We provide "poor-man" implementations of the two service interfaces; the OAuth2ServiceImpl uses in-memory data structures, and the OAuth2DataServiceImpl uses canonical.json.
OAuth 2.0 Flow Support
- Authorization Code Flow (done)
- Implicit Grant Flow (in progress)
- Client Credential Flow (in progress)
How-Tos
How to Register a Client
Clients are pre-registered in canonicaldb.json. Client registration, authorization codes, access tokens, and refresh tokens are keyed by client. Here's the current structure (subject to change):
// Registry of OAuth 2.0 clients with Shindig's service provider. "oauth2" : { "advancedOpenSocialClient" : { "registration" : { "id" : "advancedOpenSocialClient", "secret": "advancedOpenSocialClient_secret", "title": "Most Advanced OpenSocial Client Ever!", "redirectUri" : "http://localhost:8080/oauthclients/OpenSocialClient", "type" : "confidential" }, "authorizationCodes" : { "advancedClient_authcode_1" : { // Authentication code has been consumed since associatedSignature exists "redirectUri" : "http://localhost:8080/oauthclients/OpenSocialClient", "associatedSignature" : "advancedClientOS_accesstoken_1" }, "advancedClient_authcode_2" : { "redirectUri" : "http://localhost:8080/oauthclients/OpenSocialClient" } }, "accessTokens" : { "advancedClient_accesstoken_1" : { "redirectUri" : "http://localhost:8080/oauthclients/OpenSocialClient" } } }, "testClient" : { "registration" : { "id" : "testClient", "redirectUri" : "http://localhost:8080/oauthclients/OpenSocialClient", "type" : "public" } } }
How to Add a Custom Grant Handler
Per the OAuth 2.0 specification, grant types are extensible beyond the 4 pre-defined types (authorization_code, client_credentials, refresh_token, and password). To accommodate, validation of new grant types, grant handlers are registered with the OAuth2Service. The appropriate grant handler is identified by its registered "grant_type" and invoked within OAuth2Service.validateRequestForAccessToken(...) to validate requests.

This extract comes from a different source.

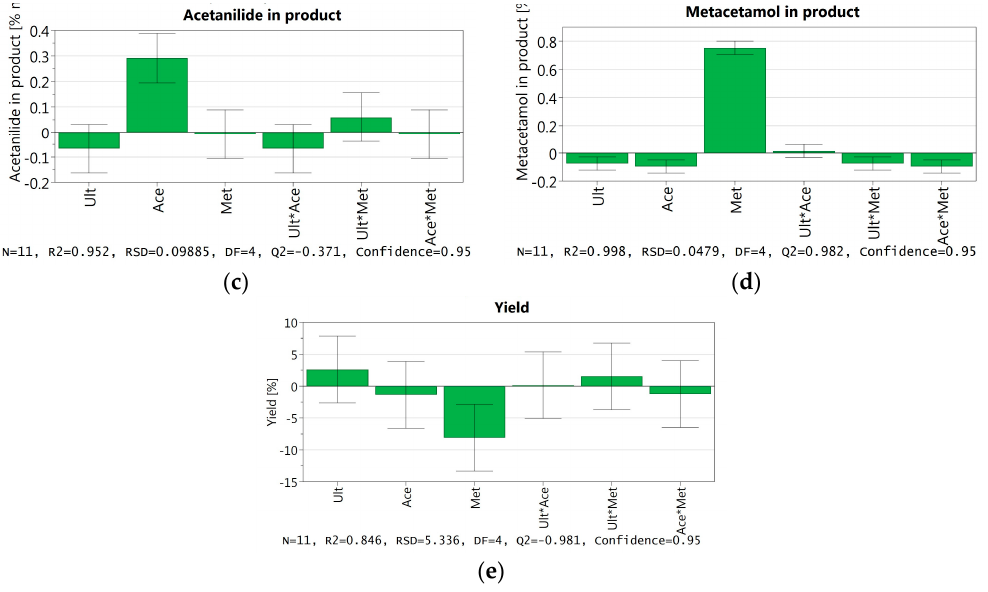
Figure 10. Effect of coefficients (using MLR model) from DoE showing the extent of the effect of factors on the responds; nucleation temperature ( a ), PSD ( b ), acetanilide in product ( c ), metacetamol in product ( d ), and yield ( e ).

TODO: where and how are grant handlers registered?
How to Enable/Disable OAuth 2.0 Security
You can add OAuth2 support to protect your Social APIs by using an AuthenticationHandlerProvider that provides the OAuth2Authenticationhandler.
You can disable the OAuth2 access token and authorization endpoints by removing mappings for the OAuth2Servlet in the Shindig web.xml
If your AuthenticationHandlerProvider doesn't return the OAuth2AuthenticationHandler, your resources won't be protected by OAuth2.
Future Considerations
Currently, the entire OAuth 2.0 implementation is located in a single package within Shindig's social-api module. We need to determine the most appropriate way to integrate this package into shindig. We could integrate this package into social-api following the existing patterns, or it may even be broken out as an entirely new module within Shindig. To be determined...
Additionally, client registration is currently facilitated by modifying canonicaldb.json. We could expose client registration services via a REST API and provide a UI for clients to register themselves.